The U.S. Department of Labor’s latest move to prevent conflicts of interest by stockbrokers and insurance agents selling retirement products stands to shake up the industry.

For a pension and retirement plan geek like myself, April 14 was a red-letter day. After five years of waiting, the Department of Labor issued its revamped fiduciary standard rules that would cover anyone dispensing financial retirement advice, particularly on IRAs, or individual retirement accounts.

For some, this day was long awaited because the first — and ultimately unsuccessful — DoL attempt at fiduciary rulemaking did not survive its comment period, in 2010. DoL took the constructive criticism and went back to the drawing board to write new rules before issuing them for comment this week.

For others, it seemed as if the DoL acted in haste in proposing its new rules (full text), as did the Office of Management and Budget, which vetted them before the release. This occasioned the official launch of some of the first shots at the new rule. The Financial Services Institute, a lobbying organization for retail broker-dealers, for example, wrote in an e-mail that “OMB only took 50 days” — emphasis theirs — to vet the new rules. They deemed that time period too short because — who knew? — OMB reviews of DoL rules take an average of 117 days.

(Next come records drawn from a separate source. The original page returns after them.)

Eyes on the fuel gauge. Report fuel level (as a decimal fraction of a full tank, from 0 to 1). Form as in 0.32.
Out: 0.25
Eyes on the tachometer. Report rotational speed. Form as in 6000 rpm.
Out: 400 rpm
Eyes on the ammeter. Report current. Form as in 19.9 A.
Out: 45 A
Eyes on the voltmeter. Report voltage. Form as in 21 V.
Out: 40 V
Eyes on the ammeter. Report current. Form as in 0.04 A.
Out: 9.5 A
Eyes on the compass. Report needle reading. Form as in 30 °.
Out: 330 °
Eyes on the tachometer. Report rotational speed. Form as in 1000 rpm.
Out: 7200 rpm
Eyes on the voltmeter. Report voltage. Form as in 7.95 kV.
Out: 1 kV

But all can agree on one thing: The new proposal to mitigate conflicts of interest in retirement plan advisement, if finally allowed to see light, will be a game changer. It was with this thought in mind that I dialed in to the 2 p.m. press conference on Tuesday to hear U.S. Labor secretary Tom Perez and Jeff Zients, director of the National Economic Council and assistant to the president for economic policy, give the Fourth Estate a first look at the new rules. Among the dwindling perks in journalism these days, these sneak peeks count as one.

Secretary Perez kept it really simple — personal, even. He told the news media participants that he was among those whose own financial adviser upheld a high standard of care. One example: He mentioned that his adviser had told him to keep his money in the Thrift Savings Plan, the retirement savings plan available to all federal employees. As the TSP is almost universally recognized as the No. 1 defined contribution plan in the U.S., I’m not sure anyone would need to pay for that particular piece of advice. We did get the picture nonetheless.

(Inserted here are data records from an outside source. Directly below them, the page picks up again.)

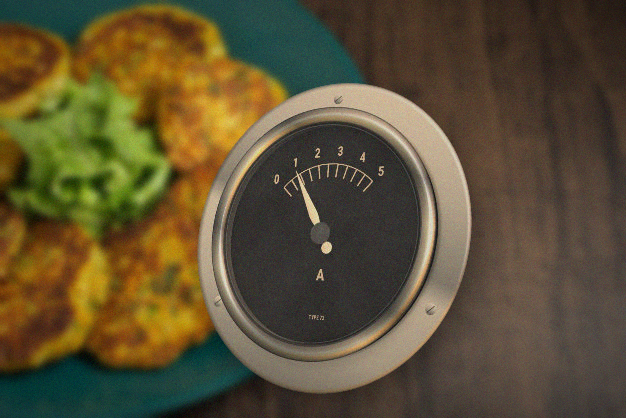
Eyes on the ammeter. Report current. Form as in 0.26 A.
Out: 1 A
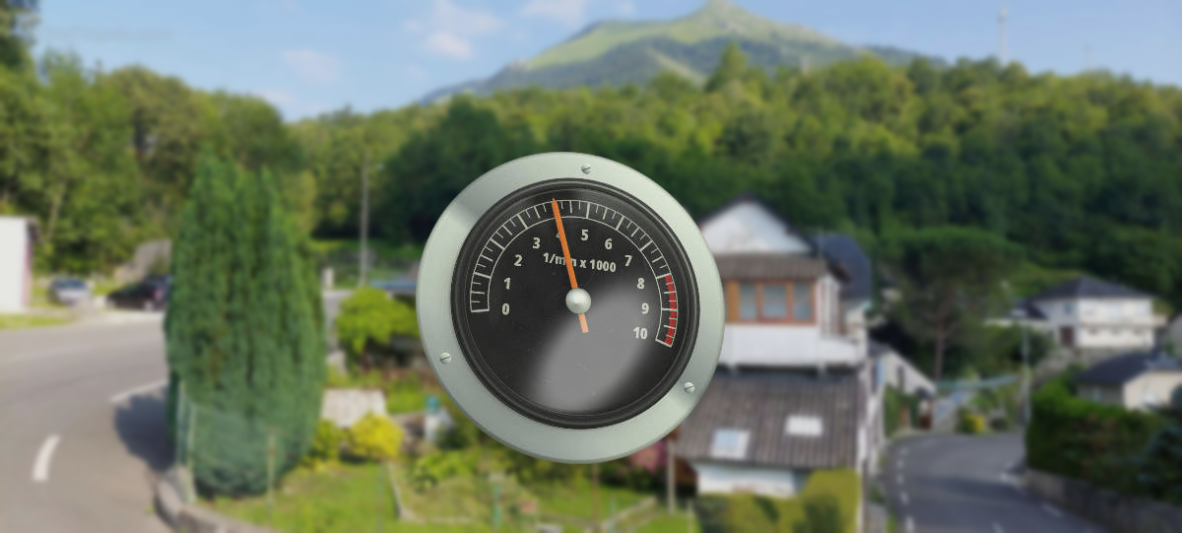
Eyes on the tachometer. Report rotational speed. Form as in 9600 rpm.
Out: 4000 rpm
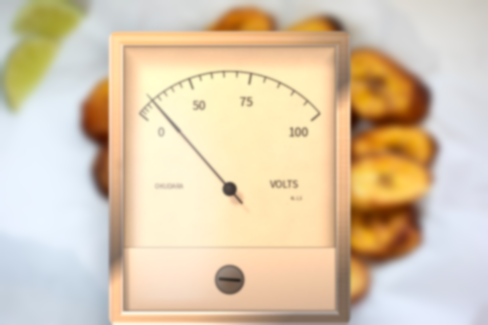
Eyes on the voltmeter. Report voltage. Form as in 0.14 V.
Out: 25 V
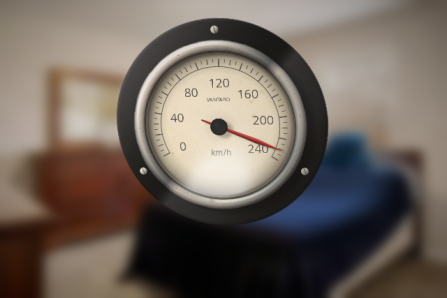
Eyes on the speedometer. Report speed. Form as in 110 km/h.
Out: 230 km/h
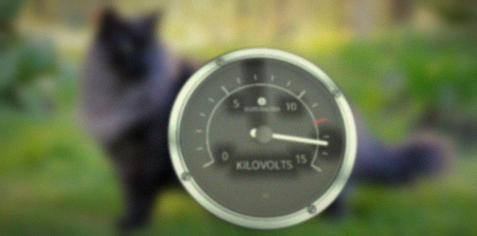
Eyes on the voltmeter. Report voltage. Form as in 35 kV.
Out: 13.5 kV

Perez went on to explain a few key points, including a new “best interest contract exemption” that would “provide guardrails but not straightjackets” for retirement plan advisers. This novel concept means that stockbrokers and insurance salesfolk — and all those previously not held to a registered investment adviser standard — would need to sign a document ensuring that they will act in the client’s best interest before accepting various sales fees. A penalty would accompany any contractual malfeasance.

Whereas there’s no doubt that there will be some changes made at broker-dealers and insurance companies, it’s a bit too soon for financial industry lobbying organizations like the Securities Industry and Financial Markets Association to weigh in. That organization’s web site, for its part, informs us that SIFMA needs some time to review the rules. That’s no surprise, given that, beyond the 120 pages of rules, there are more than 500 additional pages that include six separate exemptions and an economic impact statement that was requested during the first rule comment period.

But the politicians are already making their opinions known. The statement from Republican Congressmen John Kline of Minnesota and Phil Roe of Tennessee on the web site of the House Education & the Workforce Committee, released in the wake of the new rule announcement, held to the view they had adopted in the past. When I spoke with Kline, who chairs the committee, about the need for a rule to mitigate conflict of interest last year, he was firmly in the camp — with much of the financial services industry — that believes more oversight of brokers and other salespeople would make their practices more costly, ultimately hurting middle class and other lower-wage earners’ access to advice.

Unlike Kline, I hold the view that without a conflict of interest regulation, costs will continue to rise for those who can least afford them, from Millennials distracted by plan advisers who suggest spreading young, tiny nest eggs across a dozen actively managed mutual funds to newly retired 401(k) plan participants solicited by salespeople to reallocate to a more expensive IRA with fund choices not selected by an ERISA fiduciary.

Although some might conclude by saying that the financial industry is gearing up for a heated battle — which assuredly it is — I’d also like to ask a question. To paraphrase Angie Herbers of ThinkAdvisor: Why are we even still debating a fiduciary standard?